Wie sollte das Konto-Routing in einem TradingView-Webhook funktionieren?
Vertraue keiner frei eingegebenen Kontonummer aus einem nicht authentifizierten Webhook. Ordne einen Connector beziehungsweise Token oder eine authentifizierte Routing-ID serverseitig einer autorisierten Kontokonfiguration zu.
Was das in der Praxis bedeutet
Vertraue keiner frei eingegebenen Kontonummer aus einem nicht authentifizierten Webhook.
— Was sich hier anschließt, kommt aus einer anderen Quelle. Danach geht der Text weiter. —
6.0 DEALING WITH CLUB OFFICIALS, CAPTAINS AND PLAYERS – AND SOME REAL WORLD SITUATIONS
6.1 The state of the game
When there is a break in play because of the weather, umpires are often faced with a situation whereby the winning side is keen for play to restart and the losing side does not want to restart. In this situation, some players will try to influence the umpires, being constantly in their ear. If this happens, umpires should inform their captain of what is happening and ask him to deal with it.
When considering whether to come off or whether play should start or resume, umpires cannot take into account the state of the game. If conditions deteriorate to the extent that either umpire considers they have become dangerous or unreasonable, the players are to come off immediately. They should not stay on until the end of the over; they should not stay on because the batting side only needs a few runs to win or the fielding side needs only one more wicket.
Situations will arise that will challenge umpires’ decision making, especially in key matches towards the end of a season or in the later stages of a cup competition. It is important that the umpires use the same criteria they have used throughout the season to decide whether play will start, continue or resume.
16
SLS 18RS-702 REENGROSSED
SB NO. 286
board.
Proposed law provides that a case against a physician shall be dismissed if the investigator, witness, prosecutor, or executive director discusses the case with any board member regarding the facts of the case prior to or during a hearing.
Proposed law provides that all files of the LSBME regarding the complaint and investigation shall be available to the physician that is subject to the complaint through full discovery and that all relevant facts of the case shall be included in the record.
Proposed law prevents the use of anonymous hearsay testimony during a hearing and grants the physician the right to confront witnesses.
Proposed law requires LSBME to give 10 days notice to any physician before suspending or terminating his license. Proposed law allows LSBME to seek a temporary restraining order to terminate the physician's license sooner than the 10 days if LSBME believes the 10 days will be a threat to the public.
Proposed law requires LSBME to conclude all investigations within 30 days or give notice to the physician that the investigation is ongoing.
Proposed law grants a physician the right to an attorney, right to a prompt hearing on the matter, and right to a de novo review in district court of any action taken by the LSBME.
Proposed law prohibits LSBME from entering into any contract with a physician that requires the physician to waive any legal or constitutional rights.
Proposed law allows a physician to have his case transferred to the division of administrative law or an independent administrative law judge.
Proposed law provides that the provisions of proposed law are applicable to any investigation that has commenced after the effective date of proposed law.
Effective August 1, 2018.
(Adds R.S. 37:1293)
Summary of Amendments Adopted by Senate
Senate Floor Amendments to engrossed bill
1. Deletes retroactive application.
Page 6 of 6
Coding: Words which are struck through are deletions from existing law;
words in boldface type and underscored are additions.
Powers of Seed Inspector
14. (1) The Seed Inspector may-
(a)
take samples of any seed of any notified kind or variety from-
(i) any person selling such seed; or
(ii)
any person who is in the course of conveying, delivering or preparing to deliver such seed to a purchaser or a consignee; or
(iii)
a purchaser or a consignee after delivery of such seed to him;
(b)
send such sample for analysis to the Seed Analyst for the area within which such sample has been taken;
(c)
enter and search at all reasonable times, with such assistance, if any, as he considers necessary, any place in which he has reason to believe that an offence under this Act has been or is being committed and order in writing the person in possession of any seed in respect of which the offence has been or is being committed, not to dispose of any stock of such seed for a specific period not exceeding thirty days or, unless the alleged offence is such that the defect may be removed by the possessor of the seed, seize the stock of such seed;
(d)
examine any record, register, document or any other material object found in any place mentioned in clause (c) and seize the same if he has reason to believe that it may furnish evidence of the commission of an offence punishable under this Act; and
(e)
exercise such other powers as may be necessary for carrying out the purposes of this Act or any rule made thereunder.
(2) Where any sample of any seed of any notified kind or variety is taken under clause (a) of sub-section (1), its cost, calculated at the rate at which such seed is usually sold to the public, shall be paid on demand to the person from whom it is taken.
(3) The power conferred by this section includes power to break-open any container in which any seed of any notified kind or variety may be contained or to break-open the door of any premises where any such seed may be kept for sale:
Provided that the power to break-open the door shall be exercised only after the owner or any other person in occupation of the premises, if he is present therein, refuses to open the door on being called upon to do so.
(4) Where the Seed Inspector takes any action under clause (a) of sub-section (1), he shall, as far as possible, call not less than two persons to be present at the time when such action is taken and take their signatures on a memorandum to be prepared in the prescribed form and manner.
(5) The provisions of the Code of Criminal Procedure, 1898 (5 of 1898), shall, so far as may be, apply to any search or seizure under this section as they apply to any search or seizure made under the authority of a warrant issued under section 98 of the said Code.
Ordne einen Connector beziehungsweise Token oder eine authentifizierte Routing-ID serverseitig einer autorisierten Kontokonfiguration zu. Diese Seite beantwortet gezielt die Frage „Wie sollte das Konto-Routing in einem TradingView-Webhook funktionieren?“. Deshalb wird jedes der folgenden Szenarien anhand seines eigenen technischen Ablaufs erklärt und nicht mit einer allgemeinen Standarddiagnose abgehandelt.
Praxisnahe Szenarien
Szenario A — Connector-ID ist einem Konto zugeordnet
Untersuche den unter „Szenario A — Connector-ID ist einem Konto zugeordnet“ genannten Ablauf direkt. Protokolliere seine Eingabe, den Zustand unmittelbar davor und die erste beobachtbare Ausgabe, die vom erwarteten Ergebnis abweicht. Verwende für Szenario A — Connector-ID ist einem Konto zugeordnet bei Frage 69 genau diese Nachweise, um „Wie sollte das Konto-Routing in einem TradingView-Webhook funktionieren?“ zu beantworten, und trenne sie klar von den Nachweisen der anderen Szenarien auf dieser Seite.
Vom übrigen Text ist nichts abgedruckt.